In cases where DKA does occur, early identification and comprehensive evaluation of cardiovascular comorbidities are essential, as their presence independently contributes to adverse in-hospital outcomes. Optimizing multidisciplinary care pathways may reduce complication rates, shorten LOS, and improve survival (35). Furthermore, implementing proactive strategies to prevent and manage major complications is vital for improving recovery (36). Finally, the heterogeneity of outcomes across different CVD subtypes highlights the need for individualized therapeutic approaches. Patients with arrhythmias, pulmonary hypertension, heart failure, and cardiomyopathy may benefit from more intensive management and monitoring, whereas those with stable chronic coronary artery disease, valvular heart disease, or congenital heart disease may require less aggressive intervention.

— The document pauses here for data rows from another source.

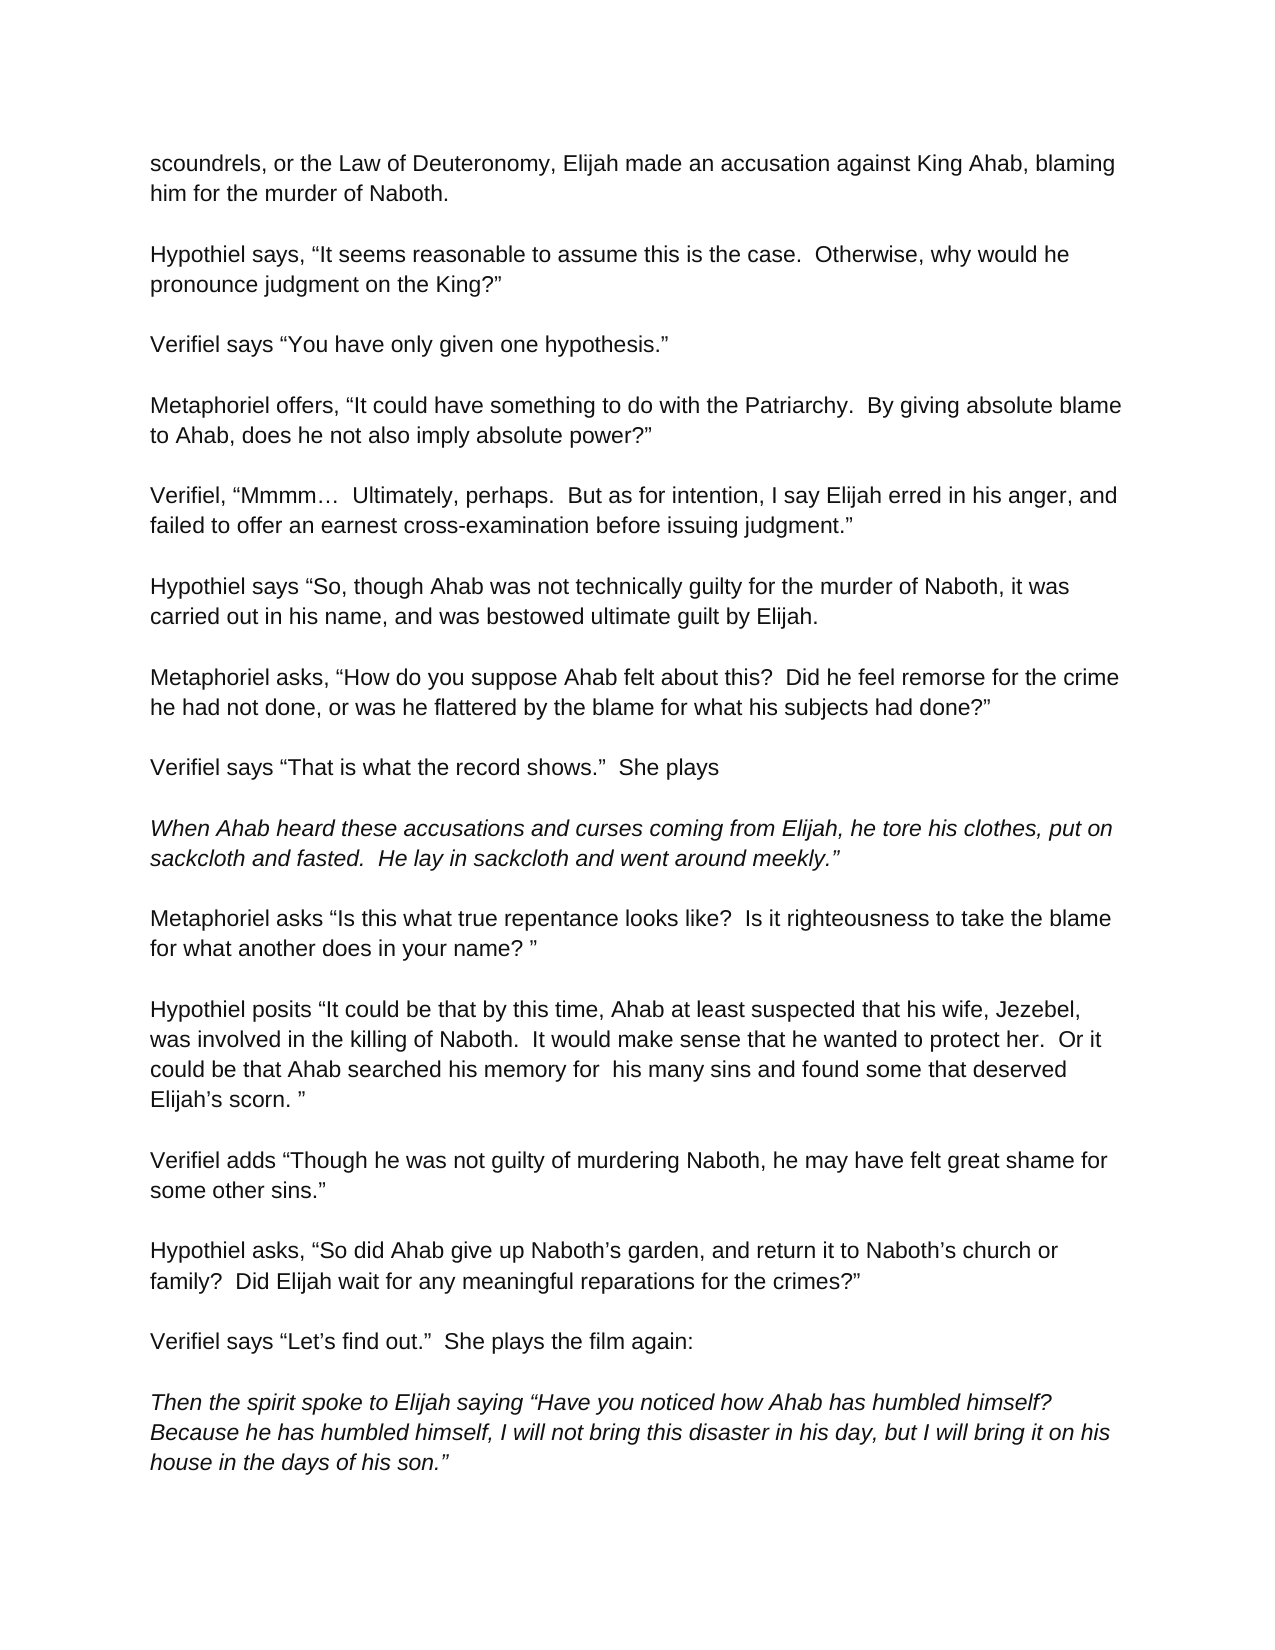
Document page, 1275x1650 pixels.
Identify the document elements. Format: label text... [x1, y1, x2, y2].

text Hypothiel posits “It could be that by this time, Ahab at least suspected that his wife, Jezebel, was involved in the killing of Naboth. It would make sense that he wanted to protect her. Or it could be that Ahab searched his memory for his many sins and found some that deserved Elijah’s scorn. ” [150, 996, 1125, 1113]
text Verifiel says “Let’s find out.” She plays the film again: [150, 1328, 1125, 1354]
text Verifiel adds “Though he was not guilty of murdering Naboth, he may have felt great shame for some other sins.” [150, 1147, 1125, 1203]
text Metaphoriel asks “Is this what true repentance looks like? Is it righteousness to take the blame for what another does in your name? ” [150, 905, 1125, 962]
text Verifiel says “That is what the record shows.” She plays [150, 754, 1125, 781]
text Metaphoriel asks, “How do you suppose Ahab felt about this? Did he feel remorse for the crime he had not done, or was he flattered by the blame for what his subjects had done?” [150, 663, 1125, 720]
text Hypothiel says, “It seems reasonable to assume this is the case. Otherwise, why would he pronounce judgment on the King?” [150, 241, 1125, 297]
text Then the spirit spoke to Elijah saying “Have you noticed how Ahab has humbled himself? Because he has humbled himself, I will not bring this disaster in his day, but I will bring it on his house in the days of his son.” [150, 1388, 1125, 1475]
text Verifiel says “You have only given one hypothesis.” [150, 331, 1125, 358]
text Hypothiel says “So, though Ahab was not technically guilty for the murder of Naboth, it was carried out in his name, and was bestowed ultimate guilt by Elijah. [150, 573, 1125, 629]
text Verifiel, “Mmmm… Ultimately, perhaps. But as for intention, I say Elijah erred in his anger, and failed to offer an earnest cross-examination before issuing judgment.” [150, 482, 1125, 539]
text Hypothiel asks, “So did Ahab give up Naboth’s garden, and return it to Naboth’s church or family? Did Elijah wait for any meaningful reparations for the crimes?” [150, 1237, 1125, 1294]
text Metaphoriel offers, “It could have something to do with the Patriarchy. By giving absolute blame to Ahab, does he not also imply absolute power?” [150, 392, 1125, 448]
text scoundrels, or the Law of Deuteronomy, Elijah made an accusation against King Ahab, blaming him for the murder of Naboth. [150, 150, 1125, 207]
text When Ahab heard these accusations and curses coming from Elijah, he tore his clothes, put on sackcloth and fasted. He lay in sackcloth and went around meekly.” [150, 814, 1125, 871]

This study has several limitations. First, as an observational study, we can only identify associations rather than prove causality (37). In addition, the reliance on ICD-10 codes for disease classification in the NIS database may lead to errors and misclassifications. We also lacked access to important information regarding the severity of CVD and its underlying causes, both of which are crucial for understanding their effects on outcomes (38). Furthermore, severe DKA is known to be associated with poor outcomes (39). If instances of severe DKA were unevenly distributed between the comparison groups, this could bias our estimates. The NIS database does not provide information on medication adherence or detailed treatment regimens. Poor adherence to guideline-directed therapies may worsen both CVD and DKA outcomes (40). If adherence levels differed systematically between groups, it could confound the observed associations. In addition, the NIS lacks data on lab results (such as pH and ketone levels) and disease duration, which could introduce further confounding factors. Longitudinal glycemic markers (e.g., HbA1c, glucose variability) are also unavailable in NIS. Chronic hyperglycemia may accelerate the progression of CVD and predispose patients to DKA, creating a potential confounding pathway. The introduction of SGLT2 inhibitors has significantly improved the management of type 2 diabetes, particularly in patients with CVD. However, their use has been associated with an increased risk of DKA (41, 42). This paradoxical effect presents an important safety consideration in clinical practice. A significant limitation of this study is the failure to account for the use of SGLT2i among participants, which may affect our understanding of the complex relationship between CVD and DKA outcomes. While our study accounted for key demographic and clinical variables, missing data could still introduce residual confounding. Finally, our analysis emphasizes hospital admissions rather than the specifics of individual patients, potentially overstating the admission rates as the same patients may be hospitalized multiple times. Despite these limitations, our findings offer valuable insights into the interplay between DKA and cardiovascular conditions, highlighting the need for more extensive, controlled prospective studies in the future.

Conclusion

This study highlights the substantial impact of CVD on both clinical outcomes and the economic burden of DKA hospitalizations. CVD not only increases mortality risk but also contributes to higher complication rates, prolonged hospital stays, and greater healthcare costs. These findings underscore the importance of close cardiac monitoring in DKA patients with comorbid CVD, as well as proactive glycemic control in diabetic patients with CVD to prevent DKA onset. A deeper understanding of the interplay between metabolic and cardiovascular pathophysiology may ultimately support more effective risk stratification and improve outcomes in this high-risk population.

Declaration of interest

The authors declare that there is no conflict of interest that could be perceived as prejudicing the impartiality of the work reported.

Funding

The study is funded by the Young Scientists Fund of the National Natural Science Foundation of China (Grant No. 82100930), the Guangdong Basic and Applied Basic Research Foundation (No. 2025A1515012538, No. 2025A1515010231, and No. 2023A1515010452), and the Guizhou Provincial Health Commission Science and Technology Fund (No. gzwkj2025-003).